• About this task:
Leave the pictures behind and repeat all the entries exactly.

• Exercise input:
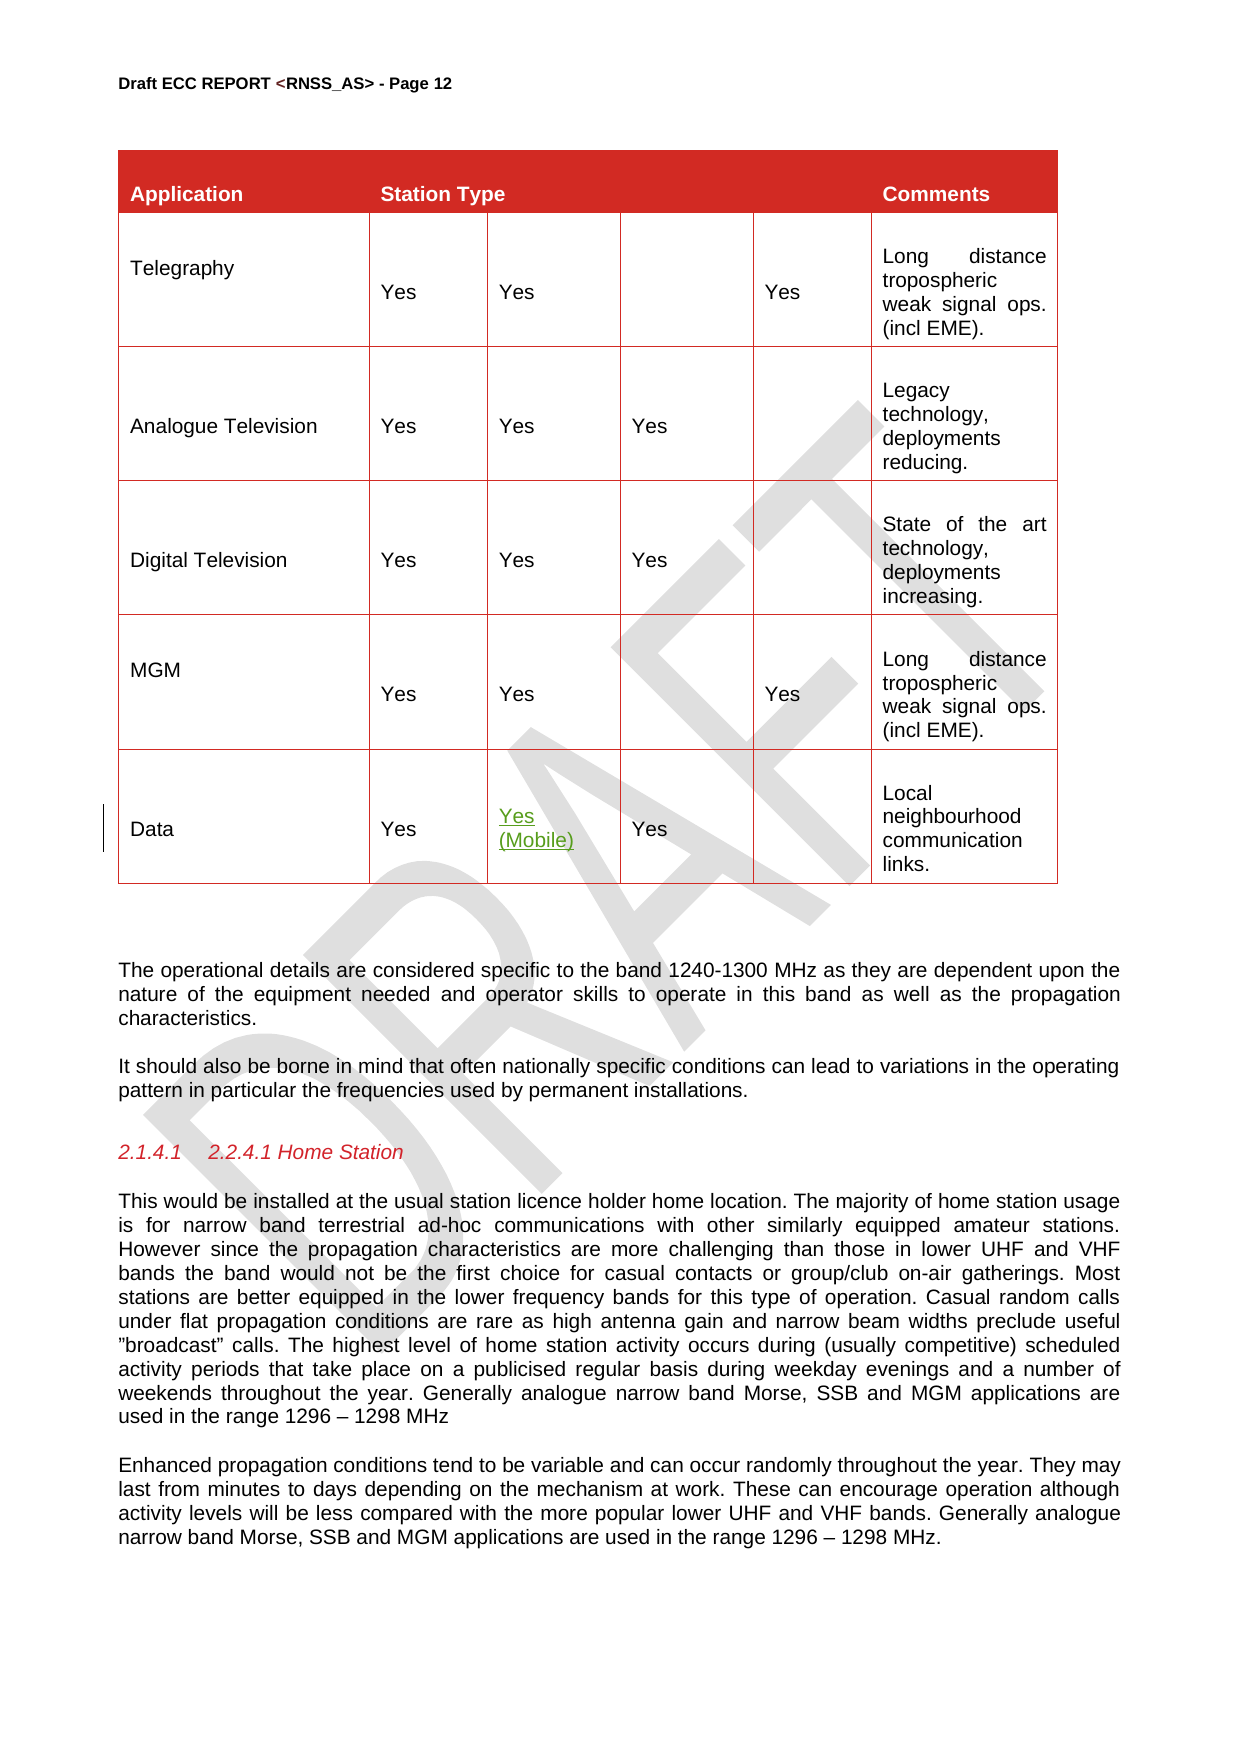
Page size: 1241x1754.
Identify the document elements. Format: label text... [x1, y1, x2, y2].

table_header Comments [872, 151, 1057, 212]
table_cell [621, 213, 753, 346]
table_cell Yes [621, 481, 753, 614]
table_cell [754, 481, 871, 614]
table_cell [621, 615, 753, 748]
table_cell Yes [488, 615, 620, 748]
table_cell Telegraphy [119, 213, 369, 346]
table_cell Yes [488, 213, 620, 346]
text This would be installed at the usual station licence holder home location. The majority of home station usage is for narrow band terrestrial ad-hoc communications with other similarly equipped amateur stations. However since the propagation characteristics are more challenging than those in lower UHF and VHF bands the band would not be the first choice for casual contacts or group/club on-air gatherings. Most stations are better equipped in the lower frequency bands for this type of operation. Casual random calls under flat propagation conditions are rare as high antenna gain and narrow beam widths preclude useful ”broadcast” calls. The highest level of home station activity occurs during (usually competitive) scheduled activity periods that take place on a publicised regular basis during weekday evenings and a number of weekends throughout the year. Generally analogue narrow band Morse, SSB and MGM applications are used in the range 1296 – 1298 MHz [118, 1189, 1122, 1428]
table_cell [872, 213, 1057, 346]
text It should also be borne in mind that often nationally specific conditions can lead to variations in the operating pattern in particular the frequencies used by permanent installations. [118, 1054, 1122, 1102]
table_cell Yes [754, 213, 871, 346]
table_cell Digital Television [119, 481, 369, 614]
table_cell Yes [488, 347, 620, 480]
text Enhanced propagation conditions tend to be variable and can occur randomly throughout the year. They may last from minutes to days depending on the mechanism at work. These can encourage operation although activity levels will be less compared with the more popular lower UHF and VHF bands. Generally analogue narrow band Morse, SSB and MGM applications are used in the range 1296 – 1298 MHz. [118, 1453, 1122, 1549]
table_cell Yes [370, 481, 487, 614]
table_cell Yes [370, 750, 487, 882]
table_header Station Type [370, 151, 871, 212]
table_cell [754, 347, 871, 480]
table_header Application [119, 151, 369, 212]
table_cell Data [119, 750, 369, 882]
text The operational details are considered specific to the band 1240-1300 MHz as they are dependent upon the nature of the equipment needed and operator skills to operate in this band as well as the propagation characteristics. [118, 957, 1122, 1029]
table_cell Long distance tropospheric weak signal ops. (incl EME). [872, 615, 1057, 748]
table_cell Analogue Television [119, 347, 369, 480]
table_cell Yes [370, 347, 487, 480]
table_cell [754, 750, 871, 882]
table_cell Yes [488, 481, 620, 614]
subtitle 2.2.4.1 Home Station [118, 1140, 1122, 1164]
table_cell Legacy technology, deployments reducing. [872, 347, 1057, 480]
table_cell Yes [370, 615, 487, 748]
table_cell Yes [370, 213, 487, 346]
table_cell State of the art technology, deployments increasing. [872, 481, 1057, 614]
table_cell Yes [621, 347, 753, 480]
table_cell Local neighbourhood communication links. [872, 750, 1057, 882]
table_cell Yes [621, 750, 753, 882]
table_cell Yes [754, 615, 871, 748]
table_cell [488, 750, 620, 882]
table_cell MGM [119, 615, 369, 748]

• Exercise answer:
Page size: 1241x1754.
Identify the document elements. Format: label text... [x1, y1, x2, y2].

table_header Comments [872, 151, 1057, 212]
table_cell [621, 213, 753, 346]
table_cell Yes [621, 481, 753, 614]
table_cell [754, 481, 871, 614]
table_cell [621, 615, 753, 748]
table_cell Yes [488, 615, 620, 748]
table_cell Telegraphy [119, 213, 369, 346]
table_cell Yes [488, 213, 620, 346]
text This would be installed at the usual station licence holder home location. The majority of home station usage is for narrow band terrestrial ad-hoc communications with other similarly equipped amateur stations. However since the propagation characteristics are more challenging than those in lower UHF and VHF bands the band would not be the first choice for casual contacts or group/club on-air gatherings. Most stations are better equipped in the lower frequency bands for this type of operation. Casual random calls under flat propagation conditions are rare as high antenna gain and narrow beam widths preclude useful ”broadcast” calls. The highest level of home station activity occurs during (usually competitive) scheduled activity periods that take place on a publicised regular basis during weekday evenings and a number of weekends throughout the year. Generally analogue narrow band Morse, SSB and MGM applications are used in the range 1296 – 1298 MHz [118, 1189, 1122, 1428]
table_cell [872, 213, 1057, 346]
text It should also be borne in mind that often nationally specific conditions can lead to variations in the operating pattern in particular the frequencies used by permanent installations. [118, 1054, 1122, 1102]
table_cell Yes [754, 213, 871, 346]
table_cell Digital Television [119, 481, 369, 614]
table_cell Yes [488, 347, 620, 480]
text Enhanced propagation conditions tend to be variable and can occur randomly throughout the year. They may last from minutes to days depending on the mechanism at work. These can encourage operation although activity levels will be less compared with the more popular lower UHF and VHF bands. Generally analogue narrow band Morse, SSB and MGM applications are used in the range 1296 – 1298 MHz. [118, 1453, 1122, 1549]
table_cell Yes [370, 481, 487, 614]
table_cell Yes [370, 750, 487, 882]
table_header Station Type [370, 151, 871, 212]
table_cell [754, 347, 871, 480]
table_header Application [119, 151, 369, 212]
table_cell Data [119, 750, 369, 882]
text The operational details are considered specific to the band 1240-1300 MHz as they are dependent upon the nature of the equipment needed and operator skills to operate in this band as well as the propagation characteristics. [118, 957, 1122, 1029]
table_cell Long distance tropospheric weak signal ops. (incl EME). [872, 615, 1057, 748]
table_cell Analogue Television [119, 347, 369, 480]
table_cell Yes [370, 347, 487, 480]
table_cell [754, 750, 871, 882]
table_cell Yes [488, 481, 620, 614]
subtitle 2.2.4.1 Home Station [118, 1140, 1122, 1164]
table_cell Legacy technology, deployments reducing. [872, 347, 1057, 480]
table_cell Yes [370, 615, 487, 748]
table_cell Yes [370, 213, 487, 346]
table_cell State of the art technology, deployments increasing. [872, 481, 1057, 614]
table_cell Yes [621, 347, 753, 480]
table_cell Local neighbourhood communication links. [872, 750, 1057, 882]
table_cell Yes [621, 750, 753, 882]
table_cell Yes [754, 615, 871, 748]
table_cell [488, 750, 620, 882]
table_cell MGM [119, 615, 369, 748]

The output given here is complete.